┌─ SOURCE MATERIAL

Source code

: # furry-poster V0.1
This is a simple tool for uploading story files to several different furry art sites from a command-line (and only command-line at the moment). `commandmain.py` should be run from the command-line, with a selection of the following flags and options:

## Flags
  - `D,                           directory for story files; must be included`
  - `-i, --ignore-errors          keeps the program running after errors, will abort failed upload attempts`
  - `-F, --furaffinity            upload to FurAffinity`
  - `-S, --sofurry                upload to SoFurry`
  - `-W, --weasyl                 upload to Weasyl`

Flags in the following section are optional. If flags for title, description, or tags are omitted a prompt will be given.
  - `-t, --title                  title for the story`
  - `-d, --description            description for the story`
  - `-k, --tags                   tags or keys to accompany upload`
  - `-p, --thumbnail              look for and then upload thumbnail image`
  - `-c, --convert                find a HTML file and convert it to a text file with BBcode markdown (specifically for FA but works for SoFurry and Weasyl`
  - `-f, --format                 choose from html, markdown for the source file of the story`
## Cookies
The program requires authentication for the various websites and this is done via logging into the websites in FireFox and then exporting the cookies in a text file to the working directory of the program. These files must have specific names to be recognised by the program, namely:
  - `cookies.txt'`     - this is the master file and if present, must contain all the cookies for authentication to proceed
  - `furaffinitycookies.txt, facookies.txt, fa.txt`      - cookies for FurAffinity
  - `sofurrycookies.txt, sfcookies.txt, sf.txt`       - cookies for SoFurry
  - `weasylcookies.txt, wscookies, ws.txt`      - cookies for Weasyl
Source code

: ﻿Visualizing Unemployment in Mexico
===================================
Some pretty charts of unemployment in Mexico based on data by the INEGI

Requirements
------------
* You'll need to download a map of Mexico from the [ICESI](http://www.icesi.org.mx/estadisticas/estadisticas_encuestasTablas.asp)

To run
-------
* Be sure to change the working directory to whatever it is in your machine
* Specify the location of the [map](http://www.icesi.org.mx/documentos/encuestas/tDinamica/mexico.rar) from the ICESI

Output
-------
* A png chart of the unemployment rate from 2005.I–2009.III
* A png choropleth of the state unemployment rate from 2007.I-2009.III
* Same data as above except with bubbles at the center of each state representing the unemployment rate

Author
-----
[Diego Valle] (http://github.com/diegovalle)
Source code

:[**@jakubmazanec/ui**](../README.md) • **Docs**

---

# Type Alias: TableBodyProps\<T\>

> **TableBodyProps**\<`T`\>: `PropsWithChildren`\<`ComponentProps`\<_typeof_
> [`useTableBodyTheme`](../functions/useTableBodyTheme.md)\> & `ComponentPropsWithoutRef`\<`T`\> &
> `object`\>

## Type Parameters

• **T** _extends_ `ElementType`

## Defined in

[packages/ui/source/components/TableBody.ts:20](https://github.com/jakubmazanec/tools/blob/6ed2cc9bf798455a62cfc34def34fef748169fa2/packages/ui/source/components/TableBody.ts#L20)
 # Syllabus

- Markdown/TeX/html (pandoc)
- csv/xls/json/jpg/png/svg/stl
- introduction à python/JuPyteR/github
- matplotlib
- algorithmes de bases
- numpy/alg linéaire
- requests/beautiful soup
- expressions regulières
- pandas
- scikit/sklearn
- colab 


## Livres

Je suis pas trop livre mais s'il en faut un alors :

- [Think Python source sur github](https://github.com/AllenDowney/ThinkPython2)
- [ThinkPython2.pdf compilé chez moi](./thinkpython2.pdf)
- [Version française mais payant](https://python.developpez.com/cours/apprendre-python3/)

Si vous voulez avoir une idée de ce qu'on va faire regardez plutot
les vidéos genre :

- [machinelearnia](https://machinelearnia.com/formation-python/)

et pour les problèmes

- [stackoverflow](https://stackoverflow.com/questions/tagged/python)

└─

Write out the source text of every record above verbatim, without changing, adding, or dropping anything.

Source code

: # furry-poster V0.1
This is a simple tool for uploading story files to several different furry art sites from a command-line (and only command-line at the moment). `commandmain.py` should be run from the command-line, with a selection of the following flags and options:

## Flags
  - `D,                           directory for story files; must be included`
  - `-i, --ignore-errors          keeps the program running after errors, will abort failed upload attempts`
  - `-F, --furaffinity            upload to FurAffinity`
  - `-S, --sofurry                upload to SoFurry`
  - `-W, --weasyl                 upload to Weasyl`

Flags in the following section are optional. If flags for title, description, or tags are omitted a prompt will be given.
  - `-t, --title                  title for the story`
  - `-d, --description            description for the story`
  - `-k, --tags                   tags or keys to accompany upload`
  - `-p, --thumbnail              look for and then upload thumbnail image`
  - `-c, --convert                find a HTML file and convert it to a text file with BBcode markdown (specifically for FA but works for SoFurry and Weasyl`
  - `-f, --format                 choose from html, markdown for the source file of the story`
## Cookies
The program requires authentication for the various websites and this is done via logging into the websites in FireFox and then exporting the cookies in a text file to the working directory of the program. These files must have specific names to be recognised by the program, namely:
  - `cookies.txt'`     - this is the master file and if present, must contain all the cookies for authentication to proceed
  - `furaffinitycookies.txt, facookies.txt, fa.txt`      - cookies for FurAffinity
  - `sofurrycookies.txt, sfcookies.txt, sf.txt`       - cookies for SoFurry
  - `weasylcookies.txt, wscookies, ws.txt`      - cookies for Weasyl
Source code

: ﻿Visualizing Unemployment in Mexico
===================================
Some pretty charts of unemployment in Mexico based on data by the INEGI

Requirements
------------
* You'll need to download a map of Mexico from the [ICESI](http://www.icesi.org.mx/estadisticas/estadisticas_encuestasTablas.asp)

To run
-------
* Be sure to change the working directory to whatever it is in your machine
* Specify the location of the [map](http://www.icesi.org.mx/documentos/encuestas/tDinamica/mexico.rar) from the ICESI

Output
-------
* A png chart of the unemployment rate from 2005.I–2009.III
* A png choropleth of the state unemployment rate from 2007.I-2009.III
* Same data as above except with bubbles at the center of each state representing the unemployment rate

Author
-----
[Diego Valle] (http://github.com/diegovalle)
Source code

:[**@jakubmazanec/ui**](../README.md) • **Docs**

---

# Type Alias: TableBodyProps\<T\>

> **TableBodyProps**\<`T`\>: `PropsWithChildren`\<`ComponentProps`\<_typeof_
> [`useTableBodyTheme`](../functions/useTableBodyTheme.md)\> & `ComponentPropsWithoutRef`\<`T`\> &
> `object`\>

## Type Parameters

• **T** _extends_ `ElementType`

## Defined in

[packages/ui/source/components/TableBody.ts:20](https://github.com/jakubmazanec/tools/blob/6ed2cc9bf798455a62cfc34def34fef748169fa2/packages/ui/source/components/TableBody.ts#L20)
 # Syllabus

- Markdown/TeX/html (pandoc)
- csv/xls/json/jpg/png/svg/stl
- introduction à python/JuPyteR/github
- matplotlib
- algorithmes de bases
- numpy/alg linéaire
- requests/beautiful soup
- expressions regulières
- pandas
- scikit/sklearn
- colab 


## Livres

Je suis pas trop livre mais s'il en faut un alors :

- [Think Python source sur github](https://github.com/AllenDowney/ThinkPython2)
- [ThinkPython2.pdf compilé chez moi](./thinkpython2.pdf)
- [Version française mais payant](https://python.developpez.com/cours/apprendre-python3/)

Si vous voulez avoir une idée de ce qu'on va faire regardez plutot
les vidéos genre :

- [machinelearnia](https://machinelearnia.com/formation-python/)

et pour les problèmes

- [stackoverflow](https://stackoverflow.com/questions/tagged/python)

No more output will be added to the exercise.